>> Start
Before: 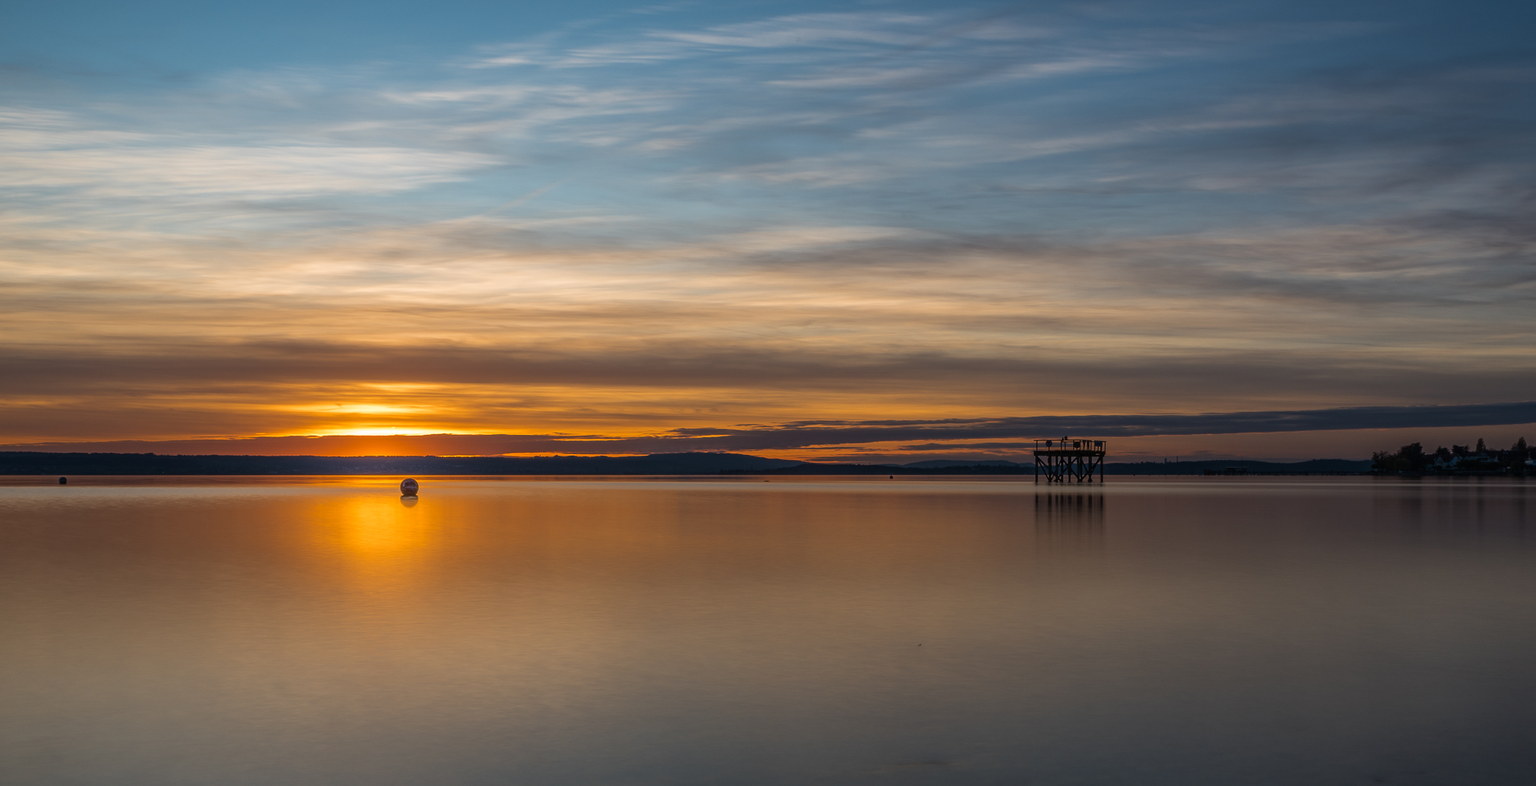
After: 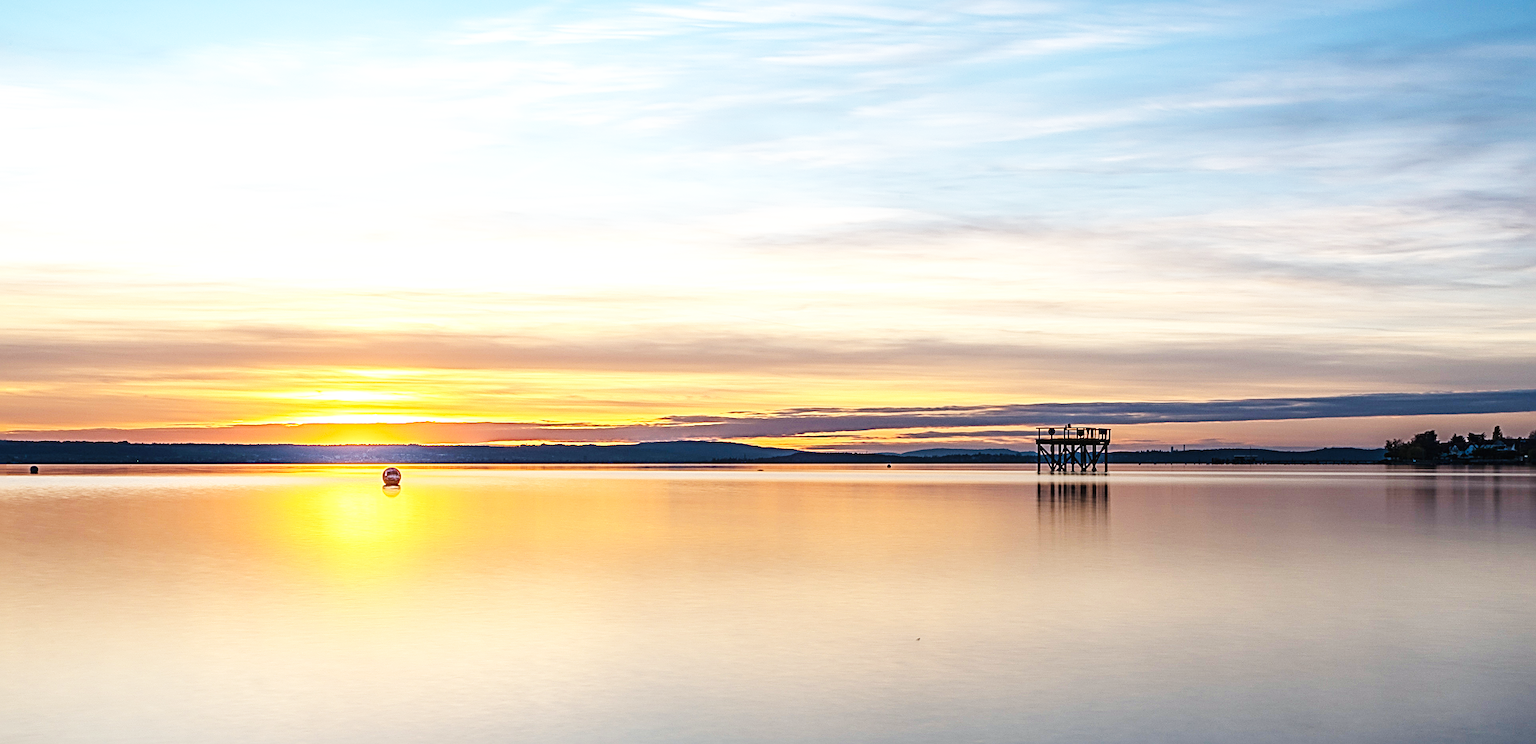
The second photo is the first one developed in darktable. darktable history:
sharpen: radius 2.817, amount 0.715
base curve: curves: ch0 [(0, 0.003) (0.001, 0.002) (0.006, 0.004) (0.02, 0.022) (0.048, 0.086) (0.094, 0.234) (0.162, 0.431) (0.258, 0.629) (0.385, 0.8) (0.548, 0.918) (0.751, 0.988) (1, 1)], preserve colors none
white balance: red 0.986, blue 1.01
exposure: black level correction 0, exposure 0.5 EV, compensate exposure bias true, compensate highlight preservation false
crop: left 1.964%, top 3.251%, right 1.122%, bottom 4.933%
>> End
What you are asked to do: Rewrite the text of the item above as a numbered list with one entry per line, skipping any blank lines. Leave the pictures out.

Finished answer:
1. Before: 
2. After: 
3. The second photo is the first one developed in darktable. darktable history:
4. sharpen: radius 2.817, amount 0.715
5. base curve: curves: ch0 [(0, 0.003) (0.001, 0.002) (0.006, 0.004) (0.02, 0.022) (0.048, 0.086) (0.094, 0.234) (0.162, 0.431) (0.258, 0.629) (0.385, 0.8) (0.548, 0.918) (0.751, 0.988) (1, 1)], preserve colors none
6. white balance: red 0.986, blue 1.01
7. exposure: black level correction 0, exposure 0.5 EV, compensate exposure bias true, compensate highlight preservation false
8. crop: left 1.964%, top 3.251%, right 1.122%, bottom 4.933%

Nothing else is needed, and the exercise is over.